Alex is Sprintlaw’s co-founder and principal lawyer. Alex previously worked at a top-tier firm as a lawyer specialising in technology and media contracts, and founded a digital agency which he sold in 2015.
Buying an existing business can be the fastest way to grow, enter a new market, or add capability without starting from scratch.
You get customers, staff, systems and brand value on day one. But to make the most of that momentum, you’ll want to acquire the business the right way - with a clear structure, solid contracts, and thorough due diligence so there are no hidden surprises.
In this guide, we’ll walk through how small business owners can acquire a business in Australia with confidence. We’ll cover deal structures, the step-by-step process, key legal issues, and the documents you’ll need so your acquisition sets you up for long-term success.
What Does It Mean To “Acquire A Business”?
When you acquire a business, you’re purchasing either the business’ assets or the shares in the company that owns the business.
Both paths can get you “control”, but they work differently in law and in practice.

RECORDS PROVIDED:
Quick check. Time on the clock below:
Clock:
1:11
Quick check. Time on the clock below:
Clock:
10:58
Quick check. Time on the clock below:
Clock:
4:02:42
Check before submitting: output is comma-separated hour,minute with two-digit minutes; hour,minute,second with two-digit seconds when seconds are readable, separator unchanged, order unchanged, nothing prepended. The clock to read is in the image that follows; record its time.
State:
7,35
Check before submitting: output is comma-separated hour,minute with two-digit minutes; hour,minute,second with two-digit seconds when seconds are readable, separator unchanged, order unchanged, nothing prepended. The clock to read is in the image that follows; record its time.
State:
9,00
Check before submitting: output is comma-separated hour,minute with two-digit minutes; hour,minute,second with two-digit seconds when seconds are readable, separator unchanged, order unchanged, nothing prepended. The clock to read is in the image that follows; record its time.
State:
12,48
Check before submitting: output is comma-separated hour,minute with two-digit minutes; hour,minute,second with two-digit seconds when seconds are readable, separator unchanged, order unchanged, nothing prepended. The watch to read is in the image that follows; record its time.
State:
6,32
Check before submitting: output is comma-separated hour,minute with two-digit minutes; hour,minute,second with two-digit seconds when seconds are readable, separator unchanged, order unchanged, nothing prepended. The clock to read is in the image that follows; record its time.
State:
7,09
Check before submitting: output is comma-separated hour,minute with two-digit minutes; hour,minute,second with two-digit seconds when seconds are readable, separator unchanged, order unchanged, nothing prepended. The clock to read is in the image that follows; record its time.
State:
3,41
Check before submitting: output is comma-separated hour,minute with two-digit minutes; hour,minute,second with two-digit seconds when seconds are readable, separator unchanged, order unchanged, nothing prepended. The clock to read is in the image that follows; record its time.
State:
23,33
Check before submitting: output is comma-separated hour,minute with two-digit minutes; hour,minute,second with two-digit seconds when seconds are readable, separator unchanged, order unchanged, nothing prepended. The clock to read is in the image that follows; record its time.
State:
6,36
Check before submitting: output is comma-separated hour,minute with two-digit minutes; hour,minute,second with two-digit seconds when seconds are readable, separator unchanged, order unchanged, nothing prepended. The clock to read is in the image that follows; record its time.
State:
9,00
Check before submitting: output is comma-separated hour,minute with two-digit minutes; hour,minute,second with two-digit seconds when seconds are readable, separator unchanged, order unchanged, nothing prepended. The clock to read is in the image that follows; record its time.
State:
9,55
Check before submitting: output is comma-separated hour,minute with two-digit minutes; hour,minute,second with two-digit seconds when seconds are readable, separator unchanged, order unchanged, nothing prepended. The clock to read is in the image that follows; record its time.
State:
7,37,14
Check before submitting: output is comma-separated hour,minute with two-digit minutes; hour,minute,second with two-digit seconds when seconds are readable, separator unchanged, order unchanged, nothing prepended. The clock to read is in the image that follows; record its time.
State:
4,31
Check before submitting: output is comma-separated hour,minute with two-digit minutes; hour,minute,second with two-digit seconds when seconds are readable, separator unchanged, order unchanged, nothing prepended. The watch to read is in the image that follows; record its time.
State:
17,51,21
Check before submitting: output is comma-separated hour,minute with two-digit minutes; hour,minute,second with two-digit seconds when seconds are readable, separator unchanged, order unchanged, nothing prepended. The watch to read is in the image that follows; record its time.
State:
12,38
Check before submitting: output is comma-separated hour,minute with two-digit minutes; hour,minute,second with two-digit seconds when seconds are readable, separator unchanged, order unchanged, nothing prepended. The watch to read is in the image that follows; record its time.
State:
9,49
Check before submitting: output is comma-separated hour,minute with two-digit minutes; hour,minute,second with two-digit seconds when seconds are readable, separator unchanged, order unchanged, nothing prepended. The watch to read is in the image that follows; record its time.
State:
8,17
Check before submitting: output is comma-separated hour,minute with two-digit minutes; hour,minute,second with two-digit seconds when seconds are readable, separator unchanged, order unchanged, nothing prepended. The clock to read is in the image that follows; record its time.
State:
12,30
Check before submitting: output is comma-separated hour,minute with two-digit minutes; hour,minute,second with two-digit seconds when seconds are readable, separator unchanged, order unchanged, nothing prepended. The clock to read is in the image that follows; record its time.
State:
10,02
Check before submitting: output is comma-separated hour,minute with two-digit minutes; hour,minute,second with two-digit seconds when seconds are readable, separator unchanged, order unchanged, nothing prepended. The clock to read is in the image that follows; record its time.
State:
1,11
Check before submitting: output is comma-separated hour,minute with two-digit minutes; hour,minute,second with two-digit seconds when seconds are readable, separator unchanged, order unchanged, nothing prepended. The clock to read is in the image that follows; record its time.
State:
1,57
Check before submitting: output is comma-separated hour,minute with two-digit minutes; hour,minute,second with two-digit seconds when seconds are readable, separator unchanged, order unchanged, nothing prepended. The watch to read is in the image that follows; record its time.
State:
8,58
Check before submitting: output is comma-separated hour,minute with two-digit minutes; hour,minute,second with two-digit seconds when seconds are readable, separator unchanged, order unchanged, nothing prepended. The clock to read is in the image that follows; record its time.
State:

REQUIREMENT:
Continue the guide on acquiring a business in Australia from its final sentence.

ANSWER TO THIS EXERCISE:
- Asset sale: You buy specific assets (for example, plant and equipment, stock, domain names, brand, goodwill, contracts). You generally do not take on historical company liabilities unless you agree to.
- Share sale: You buy the shares in the company that operates the business. The company keeps all assets and liabilities, and you step into the owner’s shoes.
Your choice affects tax, risk, the ease of transferring contracts and employees, and future flexibility. If you’re unsure which path fits your strategy, it helps to compare a share sale vs asset sale at the outset.
Should You Buy Shares Or Assets?
There’s no one-size-fits-all answer, but here are common considerations small business buyers weigh up.
When An Asset Sale Makes Sense
- Risk management: You can cherry-pick what you buy and exclude unwanted liabilities (for example, old tax debts or pending litigation).
- Clean start: You can move the business into your preferred entity and systems from day one.
- Contract consents: You’ll likely need landlord and key customer/supplier consents to assign contracts, which can add time and complexity.
When A Share Sale Makes Sense
- Continuity: It’s often smoother operationally. The company remains the same legal entity, so leases, licences and customer contracts usually remain in place.
- Speed: Fewer third-party consents may be needed, which can help you complete faster.
- Legacy liabilities: You inherit the company’s history. Comprehensive legal due diligence, robust warranties/indemnities and price adjustments are key to managing this risk.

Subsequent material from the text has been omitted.